Problem statement = Having found the line that contains "middle tip: (163, 129)", please retype only it and every line after it up to the end of the entries, exactly as written.

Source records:
------------------------------

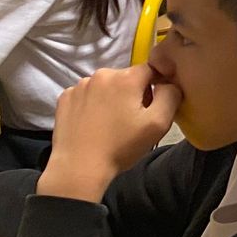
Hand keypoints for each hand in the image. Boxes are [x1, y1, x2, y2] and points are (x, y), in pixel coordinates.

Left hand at [38, 66, 180, 202]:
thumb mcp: (158, 124)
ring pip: (106, 86)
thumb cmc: (121, 146)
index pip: (151, 69)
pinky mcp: (65, 98)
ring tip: (110, 123)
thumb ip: (171, 95)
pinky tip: (92, 123)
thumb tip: (168, 83)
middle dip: (133, 93)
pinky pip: (86, 94)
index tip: (152, 107)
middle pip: (127, 77)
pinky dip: (92, 104)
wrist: (79, 167)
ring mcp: (80, 86)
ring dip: (112, 98)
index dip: (157, 86)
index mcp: (126, 78)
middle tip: (132, 120)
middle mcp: (102, 74)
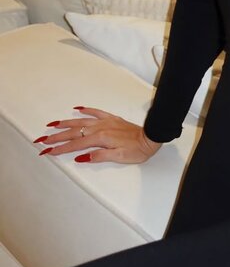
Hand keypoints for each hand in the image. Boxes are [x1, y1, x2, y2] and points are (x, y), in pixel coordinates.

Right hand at [35, 107, 162, 164]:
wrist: (150, 138)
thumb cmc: (136, 150)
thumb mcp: (118, 157)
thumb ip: (99, 156)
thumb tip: (81, 156)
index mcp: (100, 139)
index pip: (75, 145)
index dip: (60, 149)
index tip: (47, 152)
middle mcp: (100, 128)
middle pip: (74, 133)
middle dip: (57, 137)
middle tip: (42, 140)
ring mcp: (105, 122)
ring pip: (81, 121)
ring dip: (66, 123)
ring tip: (52, 125)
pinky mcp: (112, 118)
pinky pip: (96, 112)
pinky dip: (86, 110)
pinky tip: (77, 109)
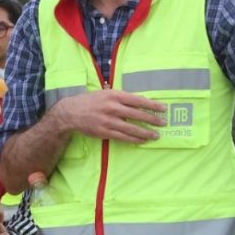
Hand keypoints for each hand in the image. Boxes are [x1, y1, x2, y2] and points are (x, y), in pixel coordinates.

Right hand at [50, 89, 166, 143]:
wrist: (71, 112)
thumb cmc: (91, 101)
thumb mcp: (106, 93)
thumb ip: (122, 97)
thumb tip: (141, 101)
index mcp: (114, 95)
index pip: (138, 100)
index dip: (152, 105)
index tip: (163, 108)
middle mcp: (112, 107)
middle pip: (137, 114)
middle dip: (153, 119)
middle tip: (163, 123)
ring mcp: (109, 121)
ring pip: (132, 129)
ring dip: (146, 133)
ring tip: (156, 135)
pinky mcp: (105, 132)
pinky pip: (124, 137)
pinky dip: (135, 139)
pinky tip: (142, 140)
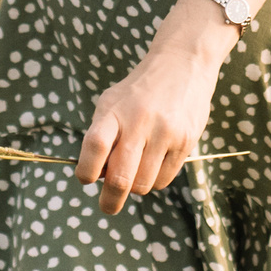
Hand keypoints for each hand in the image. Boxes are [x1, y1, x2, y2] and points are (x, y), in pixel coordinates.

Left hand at [74, 0, 240, 213]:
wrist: (182, 64)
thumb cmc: (138, 92)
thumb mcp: (112, 102)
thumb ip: (101, 136)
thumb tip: (96, 178)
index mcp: (114, 110)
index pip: (95, 145)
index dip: (86, 170)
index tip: (86, 179)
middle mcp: (139, 122)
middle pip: (120, 178)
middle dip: (110, 200)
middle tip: (107, 205)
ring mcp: (164, 133)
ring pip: (143, 184)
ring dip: (135, 187)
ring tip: (136, 169)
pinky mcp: (185, 142)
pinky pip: (164, 180)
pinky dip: (155, 180)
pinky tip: (154, 162)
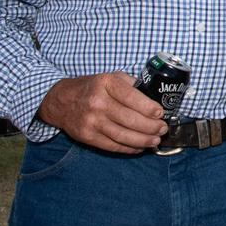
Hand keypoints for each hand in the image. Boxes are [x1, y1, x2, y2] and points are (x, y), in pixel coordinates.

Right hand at [36, 73, 165, 152]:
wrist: (62, 101)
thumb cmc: (92, 88)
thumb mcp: (110, 77)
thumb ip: (131, 85)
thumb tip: (155, 97)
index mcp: (106, 84)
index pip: (132, 97)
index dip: (149, 108)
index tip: (160, 113)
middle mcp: (97, 103)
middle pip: (130, 119)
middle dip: (151, 127)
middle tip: (163, 129)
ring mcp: (91, 121)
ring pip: (123, 135)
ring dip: (143, 140)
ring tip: (155, 140)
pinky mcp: (87, 136)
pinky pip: (112, 145)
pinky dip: (129, 148)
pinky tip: (140, 147)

------------------------------

Response to this task =
middle tip: (163, 129)
ring mcp: (91, 121)
ring pip: (123, 135)
ring dip: (143, 140)
ring tip: (155, 140)
pinky mcp: (87, 136)
pinky pip: (112, 145)
pinky dip: (129, 148)
pinky tip: (140, 147)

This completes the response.